Chunking and Retrieval Quality

Bad chunking makes RAG look stupid: the right answer exists in your corpus but never surfaces in the top results.

Chunk size and overlap

There is no universal token count:

  • Smaller chunks — precise hit for keyword-like queries; risk losing surrounding context.
  • Larger chunks — better local context; noisy similarity scores.

Overlap (repeating the last n tokens between consecutive chunks) reduces boundary cuts mid-paragraph. Typical starting points: a few hundred tokens per chunk with modest overlap, then measure.

Structure-aware splitting

Prefer splitting on headings, markdown sections, or HTML structure over raw character counts when content is hierarchical. Code may need different rules than prose (preserve function boundaries).

Metadata for filtering

Store fields you will filter on at query time:

  • project_id, workspace_id, user_id for multi-tenant isolation.
  • doc_type, version, language.
  • updated_at for freshness boosts or decay.

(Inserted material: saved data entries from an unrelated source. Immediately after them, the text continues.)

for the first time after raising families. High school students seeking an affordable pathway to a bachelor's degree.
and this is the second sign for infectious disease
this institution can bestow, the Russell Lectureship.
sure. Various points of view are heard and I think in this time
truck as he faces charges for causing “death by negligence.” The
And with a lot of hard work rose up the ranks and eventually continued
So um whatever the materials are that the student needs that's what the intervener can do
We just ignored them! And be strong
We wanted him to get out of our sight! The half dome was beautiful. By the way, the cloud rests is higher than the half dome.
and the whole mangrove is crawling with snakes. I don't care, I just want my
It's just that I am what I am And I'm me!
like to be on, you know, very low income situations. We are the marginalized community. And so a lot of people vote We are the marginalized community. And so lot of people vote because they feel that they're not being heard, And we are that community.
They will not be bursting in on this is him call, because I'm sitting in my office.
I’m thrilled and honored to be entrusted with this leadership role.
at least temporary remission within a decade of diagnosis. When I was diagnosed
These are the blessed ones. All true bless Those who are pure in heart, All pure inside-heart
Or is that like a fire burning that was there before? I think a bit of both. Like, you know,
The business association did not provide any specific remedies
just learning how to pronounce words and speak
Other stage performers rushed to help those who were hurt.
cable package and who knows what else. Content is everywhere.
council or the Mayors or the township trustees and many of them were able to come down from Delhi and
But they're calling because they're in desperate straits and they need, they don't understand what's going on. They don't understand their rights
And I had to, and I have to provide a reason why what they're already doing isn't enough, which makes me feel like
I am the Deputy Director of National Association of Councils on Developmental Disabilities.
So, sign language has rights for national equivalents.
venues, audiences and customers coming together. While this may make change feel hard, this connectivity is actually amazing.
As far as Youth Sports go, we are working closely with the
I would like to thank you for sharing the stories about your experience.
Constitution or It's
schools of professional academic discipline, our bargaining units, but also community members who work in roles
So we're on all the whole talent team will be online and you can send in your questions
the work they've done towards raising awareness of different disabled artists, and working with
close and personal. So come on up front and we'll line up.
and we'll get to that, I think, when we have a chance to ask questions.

Combine vector similarity with keyword (BM25) search. Many systems merge scores or run parallel queries — vectors catch paraphrases; keywords catch exact SKUs and error codes.

Re-ranking

Retrieve a larger candidate set (say 50–200), then re-rank with a cross-encoder or lightweight reranker API to improve top-k precision before generation.

Key takeaways

  • Chunking is a product decision — tune with evals, not intuition alone.
  • Metadata and ACL filters belong in the retrieval path.
  • Hybrid retrieval plus reranking fixes many "almost found it" issues.